The Student Room Group

Getting the heck out of my parents house???

I can't bear living in my parents house anymore. I know I'm probably being overdramatic and childish, but bear with me. (Oh, important context, I'm 18).

Being here is sending my mental health downhill and fast. Like, barely trusting myself to stay safe type bad. It isn't like my parents are actively abusive, but every single day I'm having flashbacks off stuff that they did when I was younger and it is draining the life out of me. I've got £2k in savings that I know I'm really fortunate to have, but I don't want to blow it all on staying in B&Bs only for it to eventually run out and have to go back. My parents and I live in the same house but we don't talk to each other at all. I'm having to neglect my health in many ways because I can't tell them anything. I basically come home, shut myself in my room and pretend not to exist until I can go out again to go to college. I'm not allowed out other than that. I don't exactly have any friends either. I'm at college now, but I'm not going to uni next year.

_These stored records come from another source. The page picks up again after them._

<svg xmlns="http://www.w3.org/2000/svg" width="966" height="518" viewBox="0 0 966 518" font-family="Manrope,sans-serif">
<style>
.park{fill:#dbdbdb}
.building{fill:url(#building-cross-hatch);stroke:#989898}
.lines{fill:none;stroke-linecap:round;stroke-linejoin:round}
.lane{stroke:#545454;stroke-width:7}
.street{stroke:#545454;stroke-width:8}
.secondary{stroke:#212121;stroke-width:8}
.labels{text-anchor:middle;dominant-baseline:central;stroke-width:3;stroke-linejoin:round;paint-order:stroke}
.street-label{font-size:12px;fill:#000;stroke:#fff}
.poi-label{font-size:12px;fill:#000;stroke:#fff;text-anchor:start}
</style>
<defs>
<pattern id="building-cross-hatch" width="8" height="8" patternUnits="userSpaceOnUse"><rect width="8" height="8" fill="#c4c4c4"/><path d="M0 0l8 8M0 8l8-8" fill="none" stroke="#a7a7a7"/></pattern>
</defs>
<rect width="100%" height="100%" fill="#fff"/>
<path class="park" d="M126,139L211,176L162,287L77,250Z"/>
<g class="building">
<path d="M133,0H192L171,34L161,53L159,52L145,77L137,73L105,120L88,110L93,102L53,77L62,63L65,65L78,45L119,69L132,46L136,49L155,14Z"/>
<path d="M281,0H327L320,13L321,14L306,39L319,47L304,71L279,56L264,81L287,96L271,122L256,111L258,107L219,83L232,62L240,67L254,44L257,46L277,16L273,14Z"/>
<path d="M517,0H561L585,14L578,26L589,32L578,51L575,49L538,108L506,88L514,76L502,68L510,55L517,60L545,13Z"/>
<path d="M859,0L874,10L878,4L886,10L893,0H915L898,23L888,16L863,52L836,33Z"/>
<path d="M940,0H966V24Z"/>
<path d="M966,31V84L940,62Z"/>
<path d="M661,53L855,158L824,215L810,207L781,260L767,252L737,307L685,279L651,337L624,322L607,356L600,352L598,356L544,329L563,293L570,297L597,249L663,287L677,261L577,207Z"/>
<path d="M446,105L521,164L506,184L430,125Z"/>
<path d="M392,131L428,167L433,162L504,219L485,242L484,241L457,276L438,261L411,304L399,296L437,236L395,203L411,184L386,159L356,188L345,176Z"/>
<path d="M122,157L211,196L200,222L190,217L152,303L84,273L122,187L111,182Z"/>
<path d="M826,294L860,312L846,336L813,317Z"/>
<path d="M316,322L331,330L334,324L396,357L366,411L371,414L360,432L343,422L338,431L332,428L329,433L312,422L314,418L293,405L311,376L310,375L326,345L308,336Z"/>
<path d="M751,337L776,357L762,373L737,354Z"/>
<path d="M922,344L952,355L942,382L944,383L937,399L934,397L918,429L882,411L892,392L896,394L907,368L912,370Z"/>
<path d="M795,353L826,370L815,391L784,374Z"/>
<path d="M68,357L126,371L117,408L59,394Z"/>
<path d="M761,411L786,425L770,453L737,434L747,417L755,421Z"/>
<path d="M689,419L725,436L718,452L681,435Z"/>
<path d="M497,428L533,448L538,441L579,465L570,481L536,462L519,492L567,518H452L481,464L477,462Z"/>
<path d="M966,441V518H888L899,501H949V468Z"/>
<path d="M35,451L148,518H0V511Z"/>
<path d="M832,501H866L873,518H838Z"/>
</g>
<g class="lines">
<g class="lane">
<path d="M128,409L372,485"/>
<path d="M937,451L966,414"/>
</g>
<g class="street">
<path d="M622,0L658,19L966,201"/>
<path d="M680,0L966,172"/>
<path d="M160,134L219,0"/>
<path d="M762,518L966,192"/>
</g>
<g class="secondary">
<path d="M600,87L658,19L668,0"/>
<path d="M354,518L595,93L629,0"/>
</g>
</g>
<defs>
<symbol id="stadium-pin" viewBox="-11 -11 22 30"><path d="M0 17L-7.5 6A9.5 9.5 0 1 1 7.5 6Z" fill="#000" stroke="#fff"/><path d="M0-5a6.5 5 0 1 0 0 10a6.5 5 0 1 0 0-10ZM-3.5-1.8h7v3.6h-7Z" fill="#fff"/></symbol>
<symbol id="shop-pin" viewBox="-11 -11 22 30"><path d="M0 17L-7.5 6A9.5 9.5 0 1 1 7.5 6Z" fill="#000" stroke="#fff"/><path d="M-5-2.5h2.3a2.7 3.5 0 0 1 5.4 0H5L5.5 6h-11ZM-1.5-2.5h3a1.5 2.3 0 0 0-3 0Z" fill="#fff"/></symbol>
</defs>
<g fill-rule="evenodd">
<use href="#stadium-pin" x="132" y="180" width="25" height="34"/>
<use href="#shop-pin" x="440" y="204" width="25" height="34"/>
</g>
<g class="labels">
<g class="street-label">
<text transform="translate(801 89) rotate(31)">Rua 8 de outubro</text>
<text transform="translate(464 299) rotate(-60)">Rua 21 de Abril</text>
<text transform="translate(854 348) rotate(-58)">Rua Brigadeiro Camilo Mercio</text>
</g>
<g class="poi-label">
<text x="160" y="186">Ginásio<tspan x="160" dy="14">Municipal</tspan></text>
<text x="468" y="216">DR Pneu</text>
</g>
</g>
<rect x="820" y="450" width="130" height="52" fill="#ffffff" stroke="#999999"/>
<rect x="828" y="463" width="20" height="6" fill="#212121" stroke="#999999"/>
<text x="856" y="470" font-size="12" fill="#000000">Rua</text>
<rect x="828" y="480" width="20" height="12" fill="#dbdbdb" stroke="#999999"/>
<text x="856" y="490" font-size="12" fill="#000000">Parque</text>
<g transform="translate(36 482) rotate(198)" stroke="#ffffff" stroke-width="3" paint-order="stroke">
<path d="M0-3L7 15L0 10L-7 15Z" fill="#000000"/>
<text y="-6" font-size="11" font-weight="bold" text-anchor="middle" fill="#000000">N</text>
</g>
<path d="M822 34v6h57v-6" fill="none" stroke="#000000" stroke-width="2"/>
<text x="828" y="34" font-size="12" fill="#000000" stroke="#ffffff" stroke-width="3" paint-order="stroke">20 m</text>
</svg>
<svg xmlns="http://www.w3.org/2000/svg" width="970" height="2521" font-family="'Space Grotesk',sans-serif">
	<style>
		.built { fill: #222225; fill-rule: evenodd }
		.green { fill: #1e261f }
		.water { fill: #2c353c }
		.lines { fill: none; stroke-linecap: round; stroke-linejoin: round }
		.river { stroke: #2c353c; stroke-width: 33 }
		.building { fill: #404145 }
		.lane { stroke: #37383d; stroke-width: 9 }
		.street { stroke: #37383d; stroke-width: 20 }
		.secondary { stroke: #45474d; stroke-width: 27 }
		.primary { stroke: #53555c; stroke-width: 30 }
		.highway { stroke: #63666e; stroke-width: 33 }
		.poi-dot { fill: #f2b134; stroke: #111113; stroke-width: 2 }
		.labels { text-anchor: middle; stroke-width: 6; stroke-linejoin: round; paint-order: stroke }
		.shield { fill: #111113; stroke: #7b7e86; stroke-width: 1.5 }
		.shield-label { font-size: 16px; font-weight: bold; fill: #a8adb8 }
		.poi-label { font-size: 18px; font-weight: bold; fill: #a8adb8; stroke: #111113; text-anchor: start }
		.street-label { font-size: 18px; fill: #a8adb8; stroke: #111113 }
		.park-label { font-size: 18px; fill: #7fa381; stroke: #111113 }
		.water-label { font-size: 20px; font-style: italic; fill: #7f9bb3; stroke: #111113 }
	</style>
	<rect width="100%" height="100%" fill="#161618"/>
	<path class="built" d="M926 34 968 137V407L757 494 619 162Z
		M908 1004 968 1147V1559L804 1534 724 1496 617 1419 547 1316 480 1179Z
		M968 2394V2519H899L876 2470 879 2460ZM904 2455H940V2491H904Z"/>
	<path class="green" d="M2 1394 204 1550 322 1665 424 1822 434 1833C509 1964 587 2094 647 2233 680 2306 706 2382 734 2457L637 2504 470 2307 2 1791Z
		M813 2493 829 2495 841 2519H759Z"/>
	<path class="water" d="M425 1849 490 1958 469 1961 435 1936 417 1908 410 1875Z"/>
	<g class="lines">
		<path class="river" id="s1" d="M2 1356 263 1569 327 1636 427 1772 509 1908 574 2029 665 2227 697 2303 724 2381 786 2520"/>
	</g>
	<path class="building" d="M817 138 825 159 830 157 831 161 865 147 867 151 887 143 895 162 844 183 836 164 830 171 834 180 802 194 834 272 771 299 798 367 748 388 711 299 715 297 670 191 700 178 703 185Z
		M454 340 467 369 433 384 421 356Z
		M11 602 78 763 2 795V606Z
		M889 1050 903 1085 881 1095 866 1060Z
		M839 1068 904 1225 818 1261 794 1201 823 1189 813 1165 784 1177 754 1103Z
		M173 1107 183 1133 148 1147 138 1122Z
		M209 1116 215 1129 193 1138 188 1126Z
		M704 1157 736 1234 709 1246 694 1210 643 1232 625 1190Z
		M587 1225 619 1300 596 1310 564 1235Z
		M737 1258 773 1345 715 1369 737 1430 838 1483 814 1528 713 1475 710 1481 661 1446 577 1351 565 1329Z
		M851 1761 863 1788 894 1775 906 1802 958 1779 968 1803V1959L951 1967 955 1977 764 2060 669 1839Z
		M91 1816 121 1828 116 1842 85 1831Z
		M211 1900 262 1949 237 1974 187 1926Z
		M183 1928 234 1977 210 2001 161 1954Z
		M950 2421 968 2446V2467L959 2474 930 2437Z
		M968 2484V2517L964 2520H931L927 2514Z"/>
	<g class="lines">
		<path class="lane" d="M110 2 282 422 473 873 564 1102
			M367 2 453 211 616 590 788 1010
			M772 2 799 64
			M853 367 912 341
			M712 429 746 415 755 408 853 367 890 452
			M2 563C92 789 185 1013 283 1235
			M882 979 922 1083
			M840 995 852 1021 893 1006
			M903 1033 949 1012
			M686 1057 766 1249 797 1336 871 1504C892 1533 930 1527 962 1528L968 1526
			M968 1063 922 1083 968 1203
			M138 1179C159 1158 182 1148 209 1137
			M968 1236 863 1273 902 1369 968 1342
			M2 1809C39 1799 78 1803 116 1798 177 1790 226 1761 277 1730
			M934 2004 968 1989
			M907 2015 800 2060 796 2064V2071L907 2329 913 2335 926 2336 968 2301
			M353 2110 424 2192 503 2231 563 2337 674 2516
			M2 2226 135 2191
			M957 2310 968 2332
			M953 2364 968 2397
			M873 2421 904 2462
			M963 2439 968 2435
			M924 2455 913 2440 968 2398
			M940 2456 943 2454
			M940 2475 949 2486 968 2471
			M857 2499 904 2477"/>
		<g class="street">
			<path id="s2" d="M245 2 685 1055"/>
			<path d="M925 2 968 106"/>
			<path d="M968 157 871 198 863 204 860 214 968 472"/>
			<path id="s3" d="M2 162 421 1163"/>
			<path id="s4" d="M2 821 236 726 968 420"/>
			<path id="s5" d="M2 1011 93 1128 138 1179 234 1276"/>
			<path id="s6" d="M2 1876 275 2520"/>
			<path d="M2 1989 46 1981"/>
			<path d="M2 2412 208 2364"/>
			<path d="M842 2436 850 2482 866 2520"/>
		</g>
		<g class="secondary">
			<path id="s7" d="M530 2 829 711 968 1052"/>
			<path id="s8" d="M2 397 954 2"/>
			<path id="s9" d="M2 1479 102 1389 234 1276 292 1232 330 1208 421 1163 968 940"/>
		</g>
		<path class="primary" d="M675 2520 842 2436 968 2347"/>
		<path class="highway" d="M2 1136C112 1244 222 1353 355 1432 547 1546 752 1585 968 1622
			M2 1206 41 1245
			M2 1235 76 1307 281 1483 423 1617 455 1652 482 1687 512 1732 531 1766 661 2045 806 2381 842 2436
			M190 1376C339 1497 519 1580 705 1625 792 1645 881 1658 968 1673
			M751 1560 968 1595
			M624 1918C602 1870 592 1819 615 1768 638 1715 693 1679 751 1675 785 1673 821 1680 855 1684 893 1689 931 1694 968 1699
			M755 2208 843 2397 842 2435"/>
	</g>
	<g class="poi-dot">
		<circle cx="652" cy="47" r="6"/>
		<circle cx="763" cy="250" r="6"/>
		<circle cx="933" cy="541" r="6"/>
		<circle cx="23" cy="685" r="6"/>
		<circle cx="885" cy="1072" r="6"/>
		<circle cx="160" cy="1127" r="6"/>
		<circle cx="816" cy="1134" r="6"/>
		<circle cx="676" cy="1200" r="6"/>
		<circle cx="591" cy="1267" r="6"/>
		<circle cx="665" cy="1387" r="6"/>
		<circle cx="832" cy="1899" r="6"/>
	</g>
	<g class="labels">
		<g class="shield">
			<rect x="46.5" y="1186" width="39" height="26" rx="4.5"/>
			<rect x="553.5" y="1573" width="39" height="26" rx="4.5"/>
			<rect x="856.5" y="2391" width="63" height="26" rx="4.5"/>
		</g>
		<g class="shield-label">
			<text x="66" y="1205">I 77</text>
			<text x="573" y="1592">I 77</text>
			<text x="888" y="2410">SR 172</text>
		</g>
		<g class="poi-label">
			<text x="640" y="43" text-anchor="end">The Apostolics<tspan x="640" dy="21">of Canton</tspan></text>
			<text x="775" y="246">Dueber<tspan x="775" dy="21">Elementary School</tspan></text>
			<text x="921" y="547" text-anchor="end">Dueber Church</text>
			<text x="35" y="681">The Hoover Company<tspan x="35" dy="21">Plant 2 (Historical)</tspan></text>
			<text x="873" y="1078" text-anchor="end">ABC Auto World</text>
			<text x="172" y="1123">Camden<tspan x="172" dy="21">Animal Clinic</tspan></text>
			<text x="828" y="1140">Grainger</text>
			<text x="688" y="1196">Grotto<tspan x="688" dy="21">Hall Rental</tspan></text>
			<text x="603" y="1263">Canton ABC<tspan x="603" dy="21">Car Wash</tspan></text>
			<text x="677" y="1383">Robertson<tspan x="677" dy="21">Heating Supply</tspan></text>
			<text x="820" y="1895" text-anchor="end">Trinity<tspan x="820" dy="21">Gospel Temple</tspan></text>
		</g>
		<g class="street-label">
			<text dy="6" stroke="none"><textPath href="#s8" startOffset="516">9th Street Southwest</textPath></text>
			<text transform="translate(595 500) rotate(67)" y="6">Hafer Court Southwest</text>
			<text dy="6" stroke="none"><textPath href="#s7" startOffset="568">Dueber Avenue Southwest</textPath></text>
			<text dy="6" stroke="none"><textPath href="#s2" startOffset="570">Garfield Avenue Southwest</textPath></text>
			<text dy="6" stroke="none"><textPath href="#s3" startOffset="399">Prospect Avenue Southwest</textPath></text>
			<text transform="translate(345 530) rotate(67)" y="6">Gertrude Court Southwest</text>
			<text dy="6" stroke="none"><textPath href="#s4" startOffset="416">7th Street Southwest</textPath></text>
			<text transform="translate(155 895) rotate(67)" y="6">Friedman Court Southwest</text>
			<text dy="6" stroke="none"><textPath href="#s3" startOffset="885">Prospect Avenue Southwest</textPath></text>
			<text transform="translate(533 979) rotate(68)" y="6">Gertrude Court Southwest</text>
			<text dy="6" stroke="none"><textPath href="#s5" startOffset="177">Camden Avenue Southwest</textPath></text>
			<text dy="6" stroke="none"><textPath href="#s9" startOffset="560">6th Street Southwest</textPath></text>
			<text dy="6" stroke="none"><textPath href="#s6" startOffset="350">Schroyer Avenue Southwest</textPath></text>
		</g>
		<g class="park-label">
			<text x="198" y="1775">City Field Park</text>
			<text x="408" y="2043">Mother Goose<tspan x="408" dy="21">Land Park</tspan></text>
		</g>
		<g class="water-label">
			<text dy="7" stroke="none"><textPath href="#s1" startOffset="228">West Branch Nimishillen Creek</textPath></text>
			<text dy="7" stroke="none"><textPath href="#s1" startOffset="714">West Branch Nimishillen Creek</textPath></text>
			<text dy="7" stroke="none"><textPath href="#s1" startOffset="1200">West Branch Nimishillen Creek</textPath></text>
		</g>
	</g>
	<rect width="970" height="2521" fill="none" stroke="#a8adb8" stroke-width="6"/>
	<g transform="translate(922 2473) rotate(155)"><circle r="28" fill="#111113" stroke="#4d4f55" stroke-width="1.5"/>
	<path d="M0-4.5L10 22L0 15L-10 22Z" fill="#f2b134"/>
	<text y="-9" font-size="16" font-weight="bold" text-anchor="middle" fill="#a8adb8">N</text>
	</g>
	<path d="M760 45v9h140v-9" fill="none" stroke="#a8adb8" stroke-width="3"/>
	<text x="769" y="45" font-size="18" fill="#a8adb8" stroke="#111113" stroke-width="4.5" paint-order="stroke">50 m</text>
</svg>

Any advice? The fact I'm even posting this here proves how flipping desperate I am right now.
I'm 20 now, and at uni. I was in a similar position to you too at 18. Best advice is to honestly hang in there until you leave for uni. I know its easier said than done, but definitely do-able. Maintain a cordial relationship with your parents until then. Hopefully the space you'll then get when you're at uni will help mend the relationship between you and your parents (it definitely helped me) and save that £2K for when you're living at uni because you will DEFINITELY need it then. I wasn't allowed out when I was at college either, and as lonely as it made me feel at the time, the freedom at uni makes up for it. Please hang in there. Good luck
Why do you have to neglect your health?

Try and get to the end of your studies and then you canwork or go to uni ands be independent.
Reply 3
I really don't think I'm going to be going to uni. I'm probably not going to fail my A Levels, but it is too much for me to handle. That's always been the plan - just go to uni and get away from here. I'm applying, but it isn't looking likely. I don't even want to go to uni anymore.